**Extract to read**
----------

Implementation Plan

Key Enabler: Zero-Risk Deployment

GlobalProtect stays installed and running on all endpoints throughout the entire migration. NetBird is purely additive. If NetBird fails for any user, they continue using GlobalProtect exactly as they do today. There is no scenario where a NetBird deployment causes a user outage.

Critical Flag: `--network-monitor=false`

All NetBird clients must be deployed with the --network-monitor=false flag during parallel operation with GlobalProtect. This prevents a known coexistence conflict (GitHub issue #5077) where GlobalProtect’s network changes trigger WireGuard tunnel restarts, dropping TCP sessions. The flag is already included in the TRMM deployment script. Remove it only after GlobalProtect is fully decommissioned.

Phase 1: Pre-Work (Monday — Thursday)

All prerequisites are staged before the migration weekend. Nothing user-facing changes during this phase.

Monday

#	Task	Details
1	Verify Entra ID license tier	P1 minimum required for SSPR with password writeback (included in M365 Business Premium or E3)
2	Enable SSPR + password writeback	Entra admin center > Protection > Password reset. Enable for All or targeted group. Open Entra Connect wizard > Optional features > check “Password writeback.”
3	Test SSPR with one IT account	Reset password at `aka.ms/sspr`, verify writeback to on-prem AD
4	Provision Azure B2s VM	Ubuntu 24.04 LTS, West US 3 (Phoenix), 2 vCPU, 4 GB RAM
5	Configure NSG rules	Inbound: TCP 80, 443 + UDP 3478
6	Assign static public IP	Required for DNS stability
7	Install Docker + docker-compose	On the Azure VM
8	Create DNS A record	`netbird.gsisg.com` pointing to VM public IP

Tuesday

#	Task	Details
1	Create Entra ID App Registration	Name: “NetBird”, Single tenant, Redirect URIs (SPA): `https://netbird.gsisg.com/auth` and `https://netbird.gsisg.com/silent-auth`, Mobile/desktop redirect: `http://localhost:53000`
2	Configure App Registration details	Create application scope “api”, grant `User.Read.All` permission (admin consent), set `accessTokenAcceptedVersion` = 2, generate client secret
3	Record credentials	Application (client) ID, Directory (tenant) ID, Object ID, Client Secret
4	Pre-build Honolulu routing peer VM	Ubuntu 24.04, 1 vCPU, 1 GB RAM on Hyper-V (DATA003 or DATA004). Do NOT connect to NetBird yet.

----------

**To be done**
Reproduce word for word the part of the NetBird implementation plan that opens with the words containing "All NetBird clients" and closes with "Premium or E3)".

**Data lines**
----------

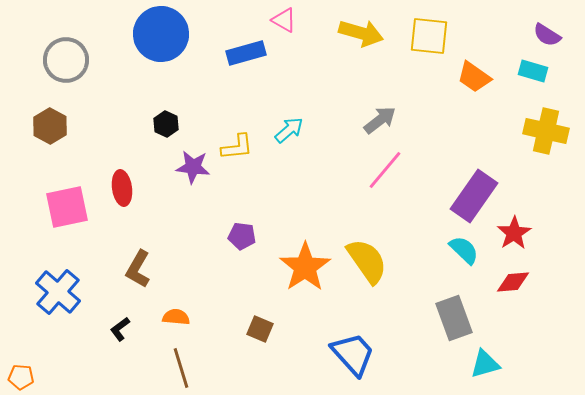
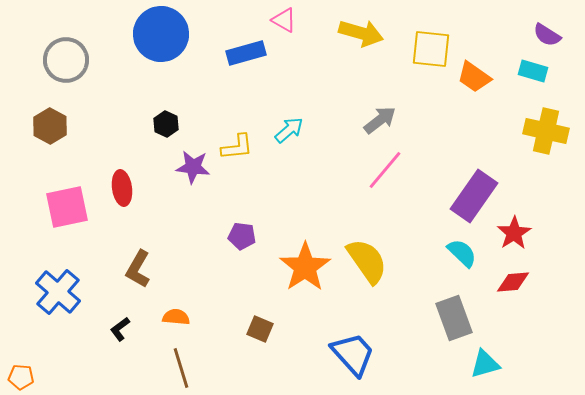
yellow square: moved 2 px right, 13 px down
cyan semicircle: moved 2 px left, 3 px down
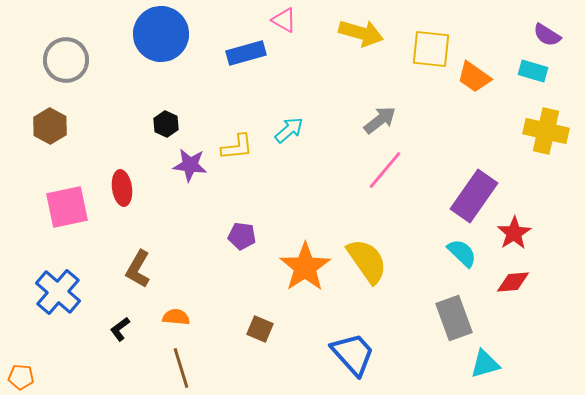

----------

**Solution to the problem**
All NetBird clients must be deployed with the --network-monitor=false flag during parallel operation with GlobalProtect. This prevents a known coexistence conflict (GitHub issue #5077) where GlobalProtect’s network changes trigger WireGuard tunnel restarts, dropping TCP sessions. The flag is already included in the TRMM deployment script. Remove it only after GlobalProtect is fully decommissioned.

Phase 1: Pre-Work (Monday — Thursday)

All prerequisites are staged before the migration weekend. Nothing user-facing changes during this phase.

Monday

#	Task	Details
1	Verify Entra ID license tier	P1 minimum required for SSPR with password writeback (included in M365 Business Premium or E3)